* [AIM OF THE EXERCISE] Set down exactly the lines in the records below that run from the line with "<source format=gbr>" to the line with "0 $1 Rounding radius*", inclusive, and nothing more.

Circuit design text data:
★ ★ ★ ★

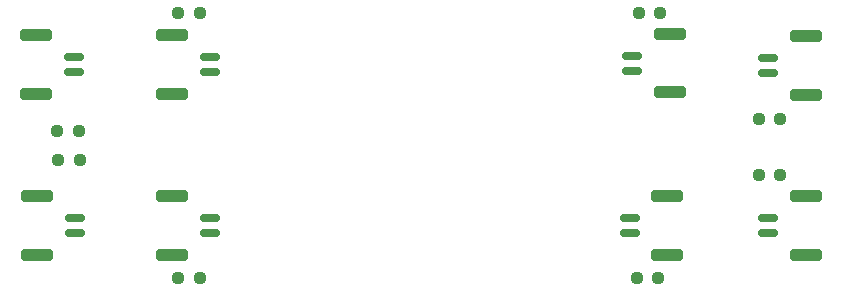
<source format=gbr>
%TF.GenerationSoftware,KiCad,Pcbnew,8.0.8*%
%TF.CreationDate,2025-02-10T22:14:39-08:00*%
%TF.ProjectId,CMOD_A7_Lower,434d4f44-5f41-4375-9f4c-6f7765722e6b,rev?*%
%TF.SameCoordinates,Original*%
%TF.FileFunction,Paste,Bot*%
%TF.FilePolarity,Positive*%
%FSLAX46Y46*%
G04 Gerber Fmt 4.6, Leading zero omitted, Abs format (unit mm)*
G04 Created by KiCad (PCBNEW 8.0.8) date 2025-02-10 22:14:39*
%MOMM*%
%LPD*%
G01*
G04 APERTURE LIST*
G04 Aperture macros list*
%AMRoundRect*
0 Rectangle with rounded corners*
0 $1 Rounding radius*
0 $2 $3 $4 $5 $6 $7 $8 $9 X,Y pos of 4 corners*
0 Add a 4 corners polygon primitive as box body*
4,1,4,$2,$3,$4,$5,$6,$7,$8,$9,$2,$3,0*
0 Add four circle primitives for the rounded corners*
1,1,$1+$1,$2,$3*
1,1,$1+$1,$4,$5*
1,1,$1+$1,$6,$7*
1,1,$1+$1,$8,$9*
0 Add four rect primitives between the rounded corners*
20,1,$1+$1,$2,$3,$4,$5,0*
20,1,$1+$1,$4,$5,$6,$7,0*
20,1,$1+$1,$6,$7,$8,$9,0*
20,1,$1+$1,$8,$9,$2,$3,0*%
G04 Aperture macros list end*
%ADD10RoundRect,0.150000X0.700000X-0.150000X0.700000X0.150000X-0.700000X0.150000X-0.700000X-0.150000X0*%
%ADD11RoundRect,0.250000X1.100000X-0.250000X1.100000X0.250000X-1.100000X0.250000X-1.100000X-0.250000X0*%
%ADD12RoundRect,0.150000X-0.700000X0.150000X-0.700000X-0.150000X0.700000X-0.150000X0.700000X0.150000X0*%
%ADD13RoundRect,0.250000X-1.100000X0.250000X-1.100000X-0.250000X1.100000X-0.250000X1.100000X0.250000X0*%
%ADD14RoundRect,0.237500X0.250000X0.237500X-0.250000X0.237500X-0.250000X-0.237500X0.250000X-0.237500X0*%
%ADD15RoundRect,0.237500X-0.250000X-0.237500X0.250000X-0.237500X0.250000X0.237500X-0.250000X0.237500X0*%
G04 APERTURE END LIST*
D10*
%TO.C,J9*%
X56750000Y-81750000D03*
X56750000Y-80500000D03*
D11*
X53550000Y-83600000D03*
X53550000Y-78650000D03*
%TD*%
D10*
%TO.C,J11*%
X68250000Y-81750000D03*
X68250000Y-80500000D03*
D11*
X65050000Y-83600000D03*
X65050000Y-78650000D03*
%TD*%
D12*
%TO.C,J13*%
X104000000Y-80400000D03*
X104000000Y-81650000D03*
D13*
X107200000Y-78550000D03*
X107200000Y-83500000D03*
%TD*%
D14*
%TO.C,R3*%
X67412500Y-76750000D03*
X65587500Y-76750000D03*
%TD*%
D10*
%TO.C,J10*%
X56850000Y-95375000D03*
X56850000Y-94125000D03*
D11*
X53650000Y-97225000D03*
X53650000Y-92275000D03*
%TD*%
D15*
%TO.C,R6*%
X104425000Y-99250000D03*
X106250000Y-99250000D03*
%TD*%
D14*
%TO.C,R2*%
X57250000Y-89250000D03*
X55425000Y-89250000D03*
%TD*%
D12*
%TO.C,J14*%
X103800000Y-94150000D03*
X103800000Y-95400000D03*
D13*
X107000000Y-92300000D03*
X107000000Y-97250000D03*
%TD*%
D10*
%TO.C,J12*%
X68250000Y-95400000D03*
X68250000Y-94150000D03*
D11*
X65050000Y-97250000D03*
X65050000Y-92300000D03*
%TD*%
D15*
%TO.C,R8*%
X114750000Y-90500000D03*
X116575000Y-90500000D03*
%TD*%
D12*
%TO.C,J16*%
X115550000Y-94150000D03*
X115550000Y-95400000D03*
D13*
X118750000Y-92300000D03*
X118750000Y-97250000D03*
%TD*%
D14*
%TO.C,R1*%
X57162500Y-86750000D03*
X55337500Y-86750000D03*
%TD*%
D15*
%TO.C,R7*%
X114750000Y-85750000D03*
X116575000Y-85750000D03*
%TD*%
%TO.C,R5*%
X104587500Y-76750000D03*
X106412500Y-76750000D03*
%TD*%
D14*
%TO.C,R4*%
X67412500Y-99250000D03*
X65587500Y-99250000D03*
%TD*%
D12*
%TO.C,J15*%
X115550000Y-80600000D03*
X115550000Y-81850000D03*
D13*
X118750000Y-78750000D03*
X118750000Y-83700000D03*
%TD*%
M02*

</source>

★ ★ ★ ★

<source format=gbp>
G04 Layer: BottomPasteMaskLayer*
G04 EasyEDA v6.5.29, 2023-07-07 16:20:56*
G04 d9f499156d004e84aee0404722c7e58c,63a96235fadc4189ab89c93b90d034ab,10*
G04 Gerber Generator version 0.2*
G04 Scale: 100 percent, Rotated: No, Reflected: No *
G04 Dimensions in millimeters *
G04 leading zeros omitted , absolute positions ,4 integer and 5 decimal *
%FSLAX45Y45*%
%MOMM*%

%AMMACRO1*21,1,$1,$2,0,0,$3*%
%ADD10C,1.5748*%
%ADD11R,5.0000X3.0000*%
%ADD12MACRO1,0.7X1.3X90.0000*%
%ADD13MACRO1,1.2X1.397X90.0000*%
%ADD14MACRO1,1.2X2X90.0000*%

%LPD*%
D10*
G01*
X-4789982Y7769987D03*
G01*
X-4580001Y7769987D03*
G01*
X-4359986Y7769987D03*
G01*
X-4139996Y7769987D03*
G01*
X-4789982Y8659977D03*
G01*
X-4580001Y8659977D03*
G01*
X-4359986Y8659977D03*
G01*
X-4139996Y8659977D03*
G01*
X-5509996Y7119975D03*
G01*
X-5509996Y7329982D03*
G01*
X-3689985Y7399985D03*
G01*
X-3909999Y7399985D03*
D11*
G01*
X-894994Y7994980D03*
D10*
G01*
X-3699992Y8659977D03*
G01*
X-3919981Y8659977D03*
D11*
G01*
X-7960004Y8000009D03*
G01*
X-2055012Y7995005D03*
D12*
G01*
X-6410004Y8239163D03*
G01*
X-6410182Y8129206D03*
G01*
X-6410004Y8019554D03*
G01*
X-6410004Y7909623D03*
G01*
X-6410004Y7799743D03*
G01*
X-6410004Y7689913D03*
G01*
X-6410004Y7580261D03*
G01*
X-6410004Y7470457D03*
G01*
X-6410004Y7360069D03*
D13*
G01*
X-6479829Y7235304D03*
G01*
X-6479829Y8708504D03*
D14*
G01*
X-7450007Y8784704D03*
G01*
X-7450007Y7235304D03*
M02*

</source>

★ ★ ★ ★

* [RESULT]
<source format=gbr>
%TF.GenerationSoftware,KiCad,Pcbnew,8.0.8*%
%TF.CreationDate,2025-02-10T22:14:39-08:00*%
%TF.ProjectId,CMOD_A7_Lower,434d4f44-5f41-4375-9f4c-6f7765722e6b,rev?*%
%TF.SameCoordinates,Original*%
%TF.FileFunction,Paste,Bot*%
%TF.FilePolarity,Positive*%
%FSLAX46Y46*%
G04 Gerber Fmt 4.6, Leading zero omitted, Abs format (unit mm)*
G04 Created by KiCad (PCBNEW 8.0.8) date 2025-02-10 22:14:39*
%MOMM*%
%LPD*%
G01*
G04 APERTURE LIST*
G04 Aperture macros list*
%AMRoundRect*
0 Rectangle with rounded corners*
0 $1 Rounding radius*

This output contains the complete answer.